一般財団法人日本不動産研究所(5) 全国市街地の変遷 ――昭和の記憶から次代へ 広島市原爆で平和記念公園になった中島町 アニメ映画「この世界の片隅に」が教えるもの 大戦前後、女性の日常描く
住宅新報 2017年6月13日 号 12面
連載: 全国市街地の変遷
昨秋から広島市と呉市の街を背景に、第二次世界大戦前後の一人の女性の日常を描いたアニメ映画「この世界の片隅に」が上映されている。
不幸が降り掛かっても、その現実を受け止め、また、ささやかな喜びが舞い降りれば素直に享受し、幸せを感じる日常。
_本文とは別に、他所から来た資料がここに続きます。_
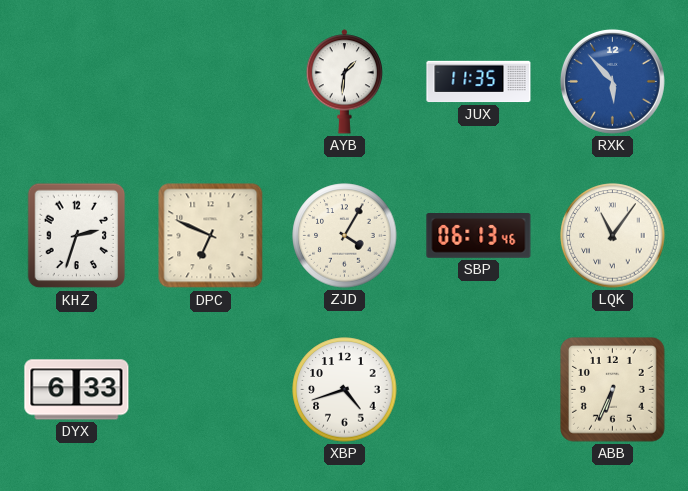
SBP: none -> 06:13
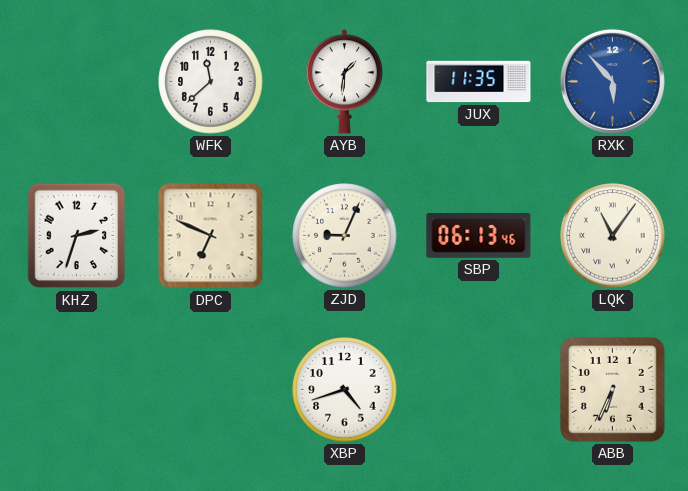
WFK: none -> 11:38
ZJD: 4:05 -> 9:04
DYX: 6:33 -> none
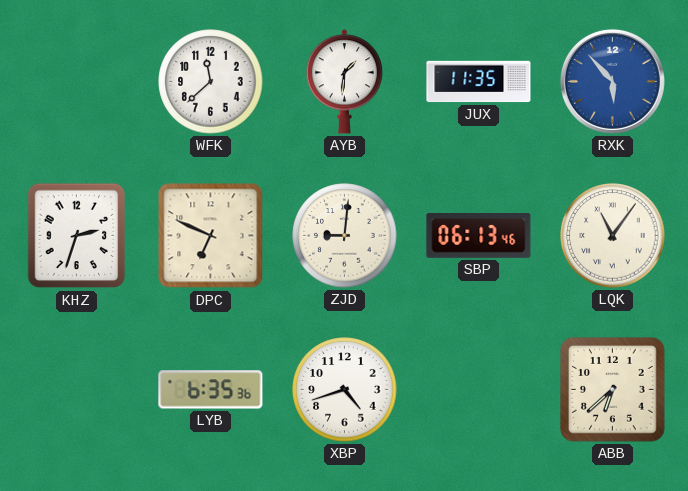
ZJD: 9:04 -> 9:01
LYB: none -> 6:35
ABB: 6:34 -> 6:38
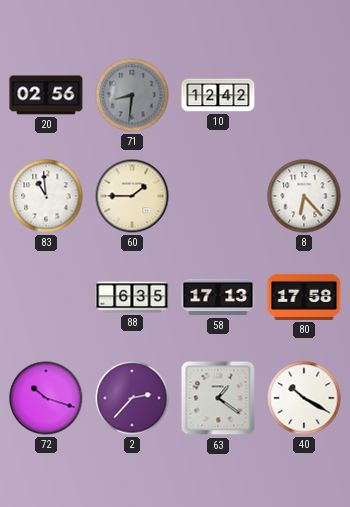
この世界の片隅で私は生きていくという主人公の意思が、スクリーンにひろがる。淡い色使い、劇場に流れる穏やかな音楽で脇を固めて、決して肩肘を張ることなく描かれている。戦争を知らない私にも、どこか懐かしい風景とどこかで会ったような思いやりを持ち続ける主人公とを印象づける作風が、ロングランである理由と納得しながら楽しませてもらった。
そして、この映画を見ることで広島市の現在と戦前の街の違いを改めて知ることができた。原爆投下直前まで広島市内で有数の繁華街だった町、中島町。